Another argument is that of reality: violence is all around us – even if the violent content from TV shows, movies, the internet, and games are abolished, what about the news? The reports of war and murders that appear would still give everyone exposure to violence. In that sense, it seems pointless to condemn the viewing of violence when it is inescapable.
Violence is definitely a presence even in children’s cartoons, but that’s not to say that they should be banned – not everyone is affected by the media in that they would become violent themselves. The problem arises when children are left to watch whatever they want and play whatever they want, or if what they view is not discussed.

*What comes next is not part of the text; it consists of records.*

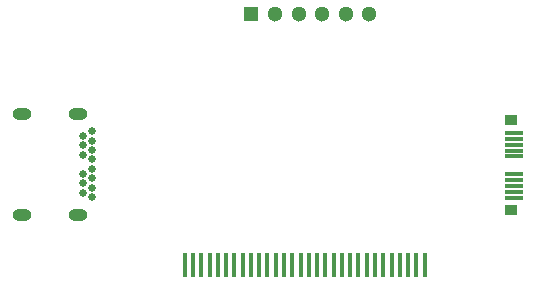
<source format=gbr>
%TF.GenerationSoftware,Altium Limited,Altium Designer,21.6.4 (81)*%
G04 Layer_Color=255*
%FSLAX26Y26*%
%MOIN*%
%TF.SameCoordinates,57458678-C278-4CFF-9AA2-19D65F52AC30*%
%TF.FilePolarity,Positive*%
%TF.FileFunction,Pads,Bot*%
%TF.Part,Single*%
G01*
G75*
%TA.AperFunction,ConnectorPad*%
%ADD14R,0.059055X0.013780*%
%TA.AperFunction,ComponentPad*%
%ADD34C,0.051181*%
%ADD35R,0.051181X0.051181*%
%ADD36O,0.062992X0.039370*%
%ADD37C,0.025591*%
%TA.AperFunction,ConnectorPad*%
%ADD39R,0.039370X0.035433*%
%TA.AperFunction,SMDPad,CuDef*%
%ADD40R,0.015748X0.078740*%
D14*
X1592520Y-111126D02*
D03*
Y-91441D02*
D03*
Y-71756D02*
D03*
Y-52071D02*
D03*
Y-32386D02*
D03*
Y26669D02*
D03*
Y46354D02*
D03*
Y66039D02*
D03*
Y85724D02*
D03*
Y105409D02*
D03*
D34*
X1111220Y500000D02*
D03*
X1032480D02*
D03*
X953740D02*
D03*
X796260D02*
D03*
X875000D02*
D03*
D35*
X717520D02*
D03*
D36*
X-46307Y168795D02*
D03*
Y-167425D02*
D03*
X139913Y168795D02*
D03*
Y-167425D02*
D03*
D37*
X157630Y-93803D02*
D03*
Y95173D02*
D03*
Y-62307D02*
D03*
Y63677D02*
D03*
Y-30811D02*
D03*
Y32181D02*
D03*
X185189Y-109551D02*
D03*
Y110921D02*
D03*
Y-78055D02*
D03*
Y79425D02*
D03*
Y-46559D02*
D03*
Y47929D02*
D03*
Y-15063D02*
D03*
Y16433D02*
D03*
D39*
X1582677Y-153451D02*
D03*
Y147730D02*
D03*
D40*
X495724Y-336654D02*
D03*
X523284D02*
D03*
X550843D02*
D03*
X578402D02*
D03*
X605961D02*
D03*
X633520D02*
D03*
X661079D02*
D03*
X688638D02*
D03*
X716197D02*
D03*
X743756D02*
D03*
X771315D02*
D03*
X798874D02*
D03*
X826433D02*
D03*
X853992D02*
D03*
X881551D02*
D03*
X909110D02*
D03*
X936669D02*
D03*
X964228D02*
D03*
X991788D02*
D03*
X1019346D02*
D03*
X1046906D02*
D03*
X1074465D02*
D03*
X1102024D02*
D03*
X1129583D02*
D03*
X1157142D02*
D03*
X1184701D02*
D03*
X1212260D02*
D03*
X1239819D02*
D03*
X1267378D02*
D03*
X1294937D02*
D03*
%TF.MD5,e8623b9fc8ffcac11fe81e1e7968ad7b*%
M02*

</source>
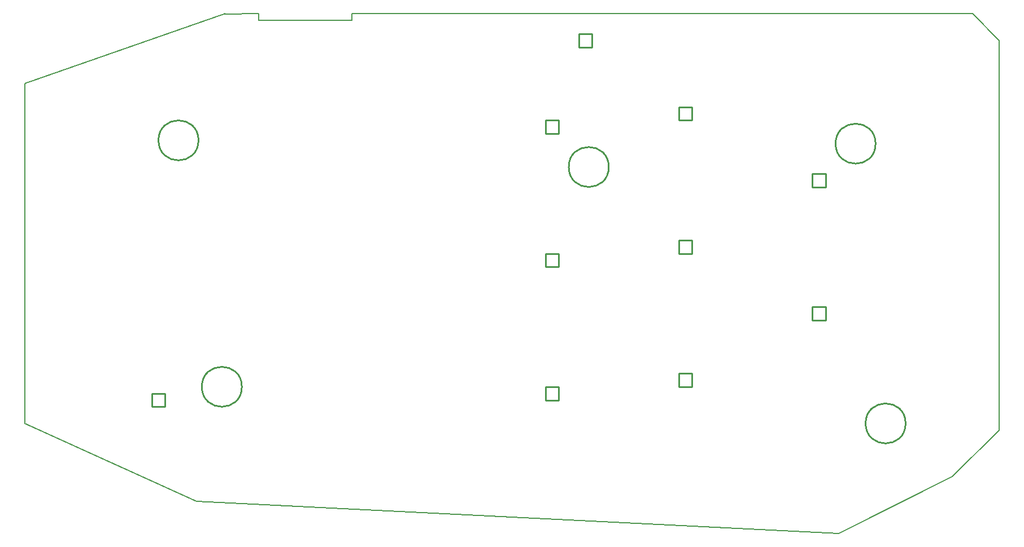
<source format=gko>
G04 Layer: BoardOutline*
G04 EasyEDA v6.3.30, 2020-03-21T18:53:40+08:00*
G04 c5f63f6c624d440bb2292f988f7b391a,d4aa0ff59f9544bb86dfcbd96f28fb4a,05*
G04 Gerber Generator version 0.2*
G04 Scale: 100 percent, Rotated: No, Reflected: No *
G04 Dimensions in millimeters *
G04 leading zeros omitted , absolute positions ,3 integer and 3 decimal *
%FSLAX33Y33*%
%MOMM*%
G90*
G71D02*

%ADD10C,0.200000*%
%ADD11C,0.254000*%
G54D10*
G01X146000Y15499D02*
G01X146000Y47000D01*
G01X25699Y4799D02*
G01X122000Y0D01*
G01X0Y67499D02*
G01X29999Y77999D01*
G01X0Y16499D02*
G01X0Y67499D01*
G01X146000Y47000D02*
G01X146000Y74000D01*
G01X49000Y77999D02*
G01X141999Y77999D01*
G01X146000Y74000D01*
G01X36000Y76999D02*
G01X49000Y76999D01*
G01X49000Y77999D01*
G01X36041Y76999D02*
G01X35000Y76999D01*
G01X29914Y77972D02*
G01X35000Y77999D01*
G01X35000Y76999D01*
G01X0Y16499D02*
G01X25699Y4799D01*
G01X122000Y0D02*
G01X139000Y8499D01*
G01X146000Y15499D01*
G54D11*
G01X120000Y34000D02*
G01X120000Y32000D01*
G01X120000Y32000D02*
G01X118000Y32000D01*
G01X118000Y32000D02*
G01X118000Y34000D01*
G01X118000Y34000D02*
G01X120000Y34000D01*
G01X79999Y22000D02*
G01X79999Y20000D01*
G01X79999Y20000D02*
G01X77999Y20000D01*
G01X77999Y20000D02*
G01X77999Y22000D01*
G01X77999Y22000D02*
G01X79999Y22000D01*
G01X100000Y24000D02*
G01X100000Y22000D01*
G01X100000Y22000D02*
G01X98000Y22000D01*
G01X98000Y22000D02*
G01X98000Y24000D01*
G01X98000Y24000D02*
G01X100000Y24000D01*
G01X79999Y41999D02*
G01X79999Y39999D01*
G01X79999Y39999D02*
G01X77999Y39999D01*
G01X77999Y39999D02*
G01X77999Y41999D01*
G01X77999Y41999D02*
G01X79999Y41999D01*
G01X79999Y62000D02*
G01X79999Y60000D01*
G01X79999Y60000D02*
G01X77999Y60000D01*
G01X77999Y60000D02*
G01X77999Y62000D01*
G01X77999Y62000D02*
G01X79999Y62000D01*
G01X120000Y53999D02*
G01X120000Y51999D01*
G01X120000Y51999D02*
G01X118000Y51999D01*
G01X118000Y51999D02*
G01X118000Y53999D01*
G01X118000Y53999D02*
G01X120000Y53999D01*
G01X100000Y63999D02*
G01X100000Y62000D01*
G01X100000Y62000D02*
G01X98000Y62000D01*
G01X98000Y62000D02*
G01X98000Y63999D01*
G01X98000Y63999D02*
G01X100000Y63999D01*
G01X100000Y43999D02*
G01X100000Y41999D01*
G01X100000Y41999D02*
G01X98000Y41999D01*
G01X98000Y41999D02*
G01X98000Y43999D01*
G01X98000Y43999D02*
G01X100000Y43999D01*
G01X83000Y75000D02*
G01X85000Y75000D01*
G01X85000Y75000D02*
G01X85000Y73000D01*
G01X85000Y73000D02*
G01X83000Y73000D01*
G01X83000Y73000D02*
G01X83000Y75000D01*
G01X21000Y21000D02*
G01X21000Y19000D01*
G01X21000Y19000D02*
G01X19000Y19000D01*
G01X19000Y19000D02*
G01X19000Y21000D01*
G01X19000Y21000D02*
G01X21000Y21000D01*
G75*
G01X26500Y22000D02*
G02X32500Y22000I3000J0D01*
G01*
G75*
G01X87500Y55000D02*
G02X81500Y55000I-3000J0D01*
G01*
G75*
G01X81500Y55000D02*
G02X87500Y55000I3000J0D01*
G01*
G75*
G01X127500Y58500D02*
G02X121500Y58500I-3000J0D01*
G01*
G75*
G01X121500Y58500D02*
G02X127500Y58500I3000J0D01*
G01*
G75*
G01X132000Y16500D02*
G02X126000Y16500I-3000J0D01*
G01*
G75*
G01X126000Y16500D02*
G02X132000Y16500I3000J0D01*
G01*
G75*
G01X32500Y22000D02*
G02X26500Y22000I-3000J0D01*
G01*
G75*
G01X26000Y59000D02*
G02X20000Y59000I-3000J0D01*
G01*
G75*
G01X20000Y59000D02*
G02X26000Y59000I3000J0D01*
G01*

%LPD*%
M00*
M02*

</source>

Nowadays, cartoons, movies, and games encourage violence as the focal point. Many forms of media show violent actions without the consequences: the cartoon character is pushed off a cliff, only to return alive and well in the next episode – neither the victim nor the perpetrator has suffered. Naturally, one is able to differentiate between fantasy and reality, but if one is constantly exposed to acts of violence without pondering over it, one may fall prey to desensitization. Therefore psychologists suggest that the simple habit of a parent commenting on the violence in a cartoon can significantly affect the child’s reaction to it.

By following the rating systems on various media forms, by making sure to consciously and vocally differentiate between fantasy and reality, and by ensuring that we realize there are consequences for violent actions, the chance of developing a violent personality is extremely low. Violence in the ever-surrounding media is inescapable, and we cannot control it – but what we can control is how we choose to view it, and that makes all the difference.